Chinese businesses should resort to multiple methods to ease pressures from the faster appreciation of the local currency, the yuan, against the US dollar, experts said.

To maintain a competitive edge, the companies needed to diversify export destinations as the yuan gained against the greenback while weakened against other major currencies, such as the euro and yen, said Yu Run, a Nanjing University finance professor.

The yuan, or renminbi (RMB), has gained 4.5 percent so far this year, compared with 6.9 percent for all of 2007. It breached the 7 yuan mark for the first time on Thursday since it was de-pegged from the greenback in July 2005 when the central parity rate was set at 6.9920 yuan against the dollar.

The companies could also sell more products at home as Chinese residents have recorded high income growth over the past couple of years, he added.

China-made goods were becoming less competitive with the faster appreciation of the yuan against the dollar, reducing US orders and profit margins for local firms.

An increasingly stronger yuan would also reduce exports and slow economic growth, said Cai Ruhai, a Central University of Finance and Economics professor. Exports, together with investment and consumption, have been hailed as the three engines of the country's development.

Many Western politicians and business people have accused China of keeping the exchange rate of the yuan artificially low to give domestic exporters an unfair advantage.

Zhang Erzhen, a Nanjing University trade professor, added the workshops of the world should boost technological innovation and speed up industry upgrades to produce more high-end products to raise profit margins.

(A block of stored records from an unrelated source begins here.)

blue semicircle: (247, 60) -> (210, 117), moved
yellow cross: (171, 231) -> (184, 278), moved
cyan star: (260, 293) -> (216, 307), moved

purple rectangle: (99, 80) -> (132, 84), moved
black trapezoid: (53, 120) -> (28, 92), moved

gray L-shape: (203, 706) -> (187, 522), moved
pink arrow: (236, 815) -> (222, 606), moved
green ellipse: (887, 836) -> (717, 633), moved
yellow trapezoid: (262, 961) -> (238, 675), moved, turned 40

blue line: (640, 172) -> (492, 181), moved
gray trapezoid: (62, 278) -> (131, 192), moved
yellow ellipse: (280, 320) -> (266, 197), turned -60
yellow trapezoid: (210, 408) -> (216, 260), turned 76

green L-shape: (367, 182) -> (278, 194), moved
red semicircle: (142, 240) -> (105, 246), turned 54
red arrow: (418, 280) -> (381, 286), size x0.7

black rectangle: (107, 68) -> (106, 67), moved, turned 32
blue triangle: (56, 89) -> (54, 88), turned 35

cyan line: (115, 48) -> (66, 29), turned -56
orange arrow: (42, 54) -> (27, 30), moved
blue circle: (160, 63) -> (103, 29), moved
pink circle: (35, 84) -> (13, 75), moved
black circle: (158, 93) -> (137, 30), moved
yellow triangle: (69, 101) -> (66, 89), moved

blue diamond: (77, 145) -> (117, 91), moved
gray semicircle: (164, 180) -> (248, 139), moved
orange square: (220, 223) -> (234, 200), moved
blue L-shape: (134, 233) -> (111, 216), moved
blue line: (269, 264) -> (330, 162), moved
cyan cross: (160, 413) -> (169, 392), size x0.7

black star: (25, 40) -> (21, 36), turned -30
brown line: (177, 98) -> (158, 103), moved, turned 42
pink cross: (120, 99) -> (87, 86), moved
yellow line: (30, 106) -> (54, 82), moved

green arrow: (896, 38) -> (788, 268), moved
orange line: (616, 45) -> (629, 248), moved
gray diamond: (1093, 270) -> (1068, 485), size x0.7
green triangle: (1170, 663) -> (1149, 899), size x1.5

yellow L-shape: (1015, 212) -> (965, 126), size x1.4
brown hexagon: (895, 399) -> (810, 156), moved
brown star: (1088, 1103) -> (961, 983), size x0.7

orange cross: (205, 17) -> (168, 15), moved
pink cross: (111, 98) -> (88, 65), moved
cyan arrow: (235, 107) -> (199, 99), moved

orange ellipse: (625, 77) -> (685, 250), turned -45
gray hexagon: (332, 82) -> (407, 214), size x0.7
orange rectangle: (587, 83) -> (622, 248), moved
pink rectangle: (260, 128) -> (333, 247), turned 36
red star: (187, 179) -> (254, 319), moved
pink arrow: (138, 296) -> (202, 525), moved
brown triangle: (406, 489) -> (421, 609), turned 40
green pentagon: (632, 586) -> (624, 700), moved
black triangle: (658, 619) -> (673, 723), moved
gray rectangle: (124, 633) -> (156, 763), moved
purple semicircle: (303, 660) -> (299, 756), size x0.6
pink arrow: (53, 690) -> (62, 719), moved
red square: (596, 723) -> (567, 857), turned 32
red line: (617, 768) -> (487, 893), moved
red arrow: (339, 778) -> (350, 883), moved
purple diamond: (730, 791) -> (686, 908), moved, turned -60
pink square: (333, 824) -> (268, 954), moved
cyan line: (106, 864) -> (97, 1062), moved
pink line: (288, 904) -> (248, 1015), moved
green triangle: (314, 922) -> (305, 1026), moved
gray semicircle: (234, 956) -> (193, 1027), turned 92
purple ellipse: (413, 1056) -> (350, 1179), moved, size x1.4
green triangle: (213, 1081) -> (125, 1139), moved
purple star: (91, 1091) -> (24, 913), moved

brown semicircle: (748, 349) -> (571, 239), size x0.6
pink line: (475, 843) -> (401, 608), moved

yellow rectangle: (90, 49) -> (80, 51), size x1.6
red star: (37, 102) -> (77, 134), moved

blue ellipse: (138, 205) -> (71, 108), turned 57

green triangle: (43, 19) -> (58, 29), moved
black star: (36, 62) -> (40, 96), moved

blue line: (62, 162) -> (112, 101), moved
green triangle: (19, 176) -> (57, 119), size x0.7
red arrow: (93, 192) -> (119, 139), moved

Many experts have blamed the fast appreciation of the yuan for the shut downs and transfer of low-end manufacturers in the Pearl River Delta, China's major manufacturing base, to inland regions and bordering countries such as Vietnam, where production costs are cheaper.

Experts also said companies should learn to effectively tackle the risks brought about by the variation in exchange rates as it could tremendously affect corporate profits.

Many textile makers, the most vulnerable to a stronger yuan, were turning to non-US dollar currencies in pricing and settlement to offset rising losses from the weakening dollar, according to a survey by webtextiles.com, a major Chinese textile information website.